Angelina in Katsani | Reuters

Saks Global, the parent company of the 159-year-old department store that has become both a destination and a symbol of luxury fashion, has filed for bankruptcy protection. after running out of cash and failing to find investors willing to finance its activities.

Importantly, the retailer has filed for Chapter 11, which will give it the opportunity to reorganize its operations, clear its debts and potentially find a buyer willing to take it over as a going concern.

The company announced Wednesday that former Neiman Marcus CEO Geoffroy van Raemdonck would immediately take over as chief executive, replacing Richard Baker, who had been in the role for just two weeks.

Saks also announced it had secured a financial commitment of approximately $1.75 billion in an effort to strengthen its balance sheet.

As recently as last week, Saks was struggling to raise up to $1 billion in financing for a so-called debtor-in-possession loan, which provides the funds needed to keep a business operating during Chapter 11 proceedings, CNBC previously reported. If Saks had not anticipated the DIP loan, it made a Chapter 7 liquidation filing more likely.

A bankruptcy filing for Saks Global was seen as inevitable for weeks after the company missed interest payments to bondholders late last month. What’s still unclear is what will happen to the company and the nearly 200 doors under its umbrella at Saks’ eponymous stores and its off-price chain, as well as Neiman Marcus and Bergdorf Goodman.

Bankruptcy proceedings could lead to a range of potential outcomes. A strategic buyer with deep pockets could step in and buy the entire company, saving it from liquidation. Saks could also liquidate as other parts of its business sell off, such as the smaller Neiman and Bergdorf. Like its former competitor Lord & Taylor, Saks, Neiman and Bergdorf – or a combination of the three – could close all their stores and become online-only companies.

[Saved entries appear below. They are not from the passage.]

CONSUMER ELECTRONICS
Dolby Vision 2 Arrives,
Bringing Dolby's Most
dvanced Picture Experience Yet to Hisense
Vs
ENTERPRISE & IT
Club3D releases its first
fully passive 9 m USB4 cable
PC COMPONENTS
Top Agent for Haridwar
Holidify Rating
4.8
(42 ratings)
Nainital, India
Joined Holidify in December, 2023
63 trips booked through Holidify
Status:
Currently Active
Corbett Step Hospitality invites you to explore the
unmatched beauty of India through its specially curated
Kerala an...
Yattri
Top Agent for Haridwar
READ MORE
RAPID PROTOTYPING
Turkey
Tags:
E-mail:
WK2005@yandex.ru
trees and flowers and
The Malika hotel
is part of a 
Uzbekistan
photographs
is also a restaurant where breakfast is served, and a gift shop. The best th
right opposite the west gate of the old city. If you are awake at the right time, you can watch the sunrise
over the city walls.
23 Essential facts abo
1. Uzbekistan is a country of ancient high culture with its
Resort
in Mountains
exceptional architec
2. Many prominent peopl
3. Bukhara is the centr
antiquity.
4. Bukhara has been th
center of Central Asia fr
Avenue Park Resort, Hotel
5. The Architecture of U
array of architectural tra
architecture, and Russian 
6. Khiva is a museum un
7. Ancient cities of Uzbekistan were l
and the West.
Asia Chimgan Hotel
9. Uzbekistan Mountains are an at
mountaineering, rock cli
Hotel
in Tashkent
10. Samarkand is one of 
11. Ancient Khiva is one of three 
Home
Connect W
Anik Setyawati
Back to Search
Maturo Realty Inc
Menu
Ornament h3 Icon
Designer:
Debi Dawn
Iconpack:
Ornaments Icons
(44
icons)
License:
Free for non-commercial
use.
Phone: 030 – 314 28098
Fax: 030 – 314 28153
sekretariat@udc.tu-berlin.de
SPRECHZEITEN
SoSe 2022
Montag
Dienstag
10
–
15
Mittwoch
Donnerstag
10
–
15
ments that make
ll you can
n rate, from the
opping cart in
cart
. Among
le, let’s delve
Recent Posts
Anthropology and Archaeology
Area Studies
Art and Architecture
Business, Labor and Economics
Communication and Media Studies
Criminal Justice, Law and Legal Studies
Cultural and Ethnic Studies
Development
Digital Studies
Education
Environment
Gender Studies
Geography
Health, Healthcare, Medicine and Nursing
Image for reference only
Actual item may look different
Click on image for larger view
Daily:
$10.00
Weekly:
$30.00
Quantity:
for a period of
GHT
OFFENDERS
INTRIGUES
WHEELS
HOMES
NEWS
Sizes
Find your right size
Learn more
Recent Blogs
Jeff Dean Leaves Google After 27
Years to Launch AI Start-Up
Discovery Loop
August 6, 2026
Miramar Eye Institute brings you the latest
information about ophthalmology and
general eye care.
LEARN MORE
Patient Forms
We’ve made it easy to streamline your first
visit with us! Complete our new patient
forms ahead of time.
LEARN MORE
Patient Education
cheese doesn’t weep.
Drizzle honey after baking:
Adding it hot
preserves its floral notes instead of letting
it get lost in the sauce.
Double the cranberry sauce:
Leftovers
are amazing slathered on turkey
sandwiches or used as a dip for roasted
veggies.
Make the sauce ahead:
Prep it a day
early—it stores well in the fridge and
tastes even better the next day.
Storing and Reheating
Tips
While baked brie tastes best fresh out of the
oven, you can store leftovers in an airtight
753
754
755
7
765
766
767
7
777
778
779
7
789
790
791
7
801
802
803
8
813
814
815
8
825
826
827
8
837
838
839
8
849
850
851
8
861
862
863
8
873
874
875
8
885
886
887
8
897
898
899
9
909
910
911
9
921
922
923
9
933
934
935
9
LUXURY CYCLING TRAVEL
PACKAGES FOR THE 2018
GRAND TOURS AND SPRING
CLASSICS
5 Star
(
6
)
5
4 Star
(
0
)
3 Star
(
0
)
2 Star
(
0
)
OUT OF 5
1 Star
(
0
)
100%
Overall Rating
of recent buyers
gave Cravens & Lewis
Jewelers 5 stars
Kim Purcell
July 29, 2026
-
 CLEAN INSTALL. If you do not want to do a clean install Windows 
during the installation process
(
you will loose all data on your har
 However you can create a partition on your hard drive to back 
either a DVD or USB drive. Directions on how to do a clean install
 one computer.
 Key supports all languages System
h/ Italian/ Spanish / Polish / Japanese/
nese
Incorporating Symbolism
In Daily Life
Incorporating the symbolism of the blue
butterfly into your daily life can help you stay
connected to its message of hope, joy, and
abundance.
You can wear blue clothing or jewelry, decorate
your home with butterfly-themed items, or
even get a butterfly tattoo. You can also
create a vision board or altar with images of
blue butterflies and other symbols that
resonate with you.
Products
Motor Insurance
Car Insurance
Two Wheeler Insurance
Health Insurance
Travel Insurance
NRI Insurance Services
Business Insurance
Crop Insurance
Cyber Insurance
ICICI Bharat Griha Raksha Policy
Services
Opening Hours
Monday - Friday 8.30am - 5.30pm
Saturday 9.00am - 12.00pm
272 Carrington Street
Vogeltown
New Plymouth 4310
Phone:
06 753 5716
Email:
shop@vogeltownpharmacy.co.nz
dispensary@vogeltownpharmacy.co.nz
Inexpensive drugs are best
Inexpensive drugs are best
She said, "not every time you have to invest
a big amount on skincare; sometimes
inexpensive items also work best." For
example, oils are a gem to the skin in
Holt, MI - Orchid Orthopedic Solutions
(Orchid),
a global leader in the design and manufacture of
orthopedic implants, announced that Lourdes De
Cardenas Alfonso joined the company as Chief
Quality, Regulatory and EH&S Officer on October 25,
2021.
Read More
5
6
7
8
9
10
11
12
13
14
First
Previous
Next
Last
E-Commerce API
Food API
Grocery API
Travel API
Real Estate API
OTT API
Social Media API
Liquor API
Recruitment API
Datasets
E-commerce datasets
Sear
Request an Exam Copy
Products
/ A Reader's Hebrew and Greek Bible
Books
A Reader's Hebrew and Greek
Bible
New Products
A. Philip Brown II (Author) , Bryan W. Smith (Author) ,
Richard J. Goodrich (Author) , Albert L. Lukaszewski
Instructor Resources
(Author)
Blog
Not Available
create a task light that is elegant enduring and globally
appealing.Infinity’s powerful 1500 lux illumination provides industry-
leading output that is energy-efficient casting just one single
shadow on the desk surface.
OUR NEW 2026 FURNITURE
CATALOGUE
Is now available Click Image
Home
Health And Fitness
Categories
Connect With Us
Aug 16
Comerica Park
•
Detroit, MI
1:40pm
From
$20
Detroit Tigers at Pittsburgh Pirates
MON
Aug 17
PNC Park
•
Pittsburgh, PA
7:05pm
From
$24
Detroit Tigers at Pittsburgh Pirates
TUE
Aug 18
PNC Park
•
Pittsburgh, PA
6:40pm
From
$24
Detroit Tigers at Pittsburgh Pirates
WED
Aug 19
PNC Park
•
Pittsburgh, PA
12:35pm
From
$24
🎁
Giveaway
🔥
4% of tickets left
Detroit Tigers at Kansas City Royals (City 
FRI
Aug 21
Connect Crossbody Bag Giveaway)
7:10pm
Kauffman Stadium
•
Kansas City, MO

The future of Saks Global will become clearer in the coming weeks as the bankruptcy proceedings unfold and the company continues to seek new investors.

How did Saks collapse?

Despite catering to some of the world’s wealthiest shoppers, Saks is regularly cash-strapped and unable to pay some of its bills after acquiring longtime rival Neiman Marcus in 2024 in a $2.7 billion deal heavily financed by debt.

Yet Saks was struggling to pay its suppliers even before acquiring Neiman. With the acquisition, the company received an influx of new cash expected to reduce the combined company’s debt and provide it with “significant liquidity,” Saks said at the time.

The tie-up brought a new roster of deep-pocketed investors from the tech world, including Amazon and Salesforce, and is expected to create a luxury department store powerhouse with an improved cost structure and stronger negotiating power.

Instead, Saks failed to implement the turnaround that investors were counting on. It briefly improved in paying its suppliers, but then moved to a 90-day payment deadline, provoking anger and pushing back against brands who said the terms were too onerous to work for their businesses.

Soon she stopped paying her suppliers again, which led to a decline in assortment and sales.

Against this backdrop, Saks’ debt began trading below its face value, raising questions about the company’s ability to maintain operations and pay interest to bondholders, people familiar with the matter said. Over the summer, it secured $600 million in new financing and sold key real estate assets to raise more cash.

Although these efforts bought the company time, they ultimately did not prevent a bankruptcy filing.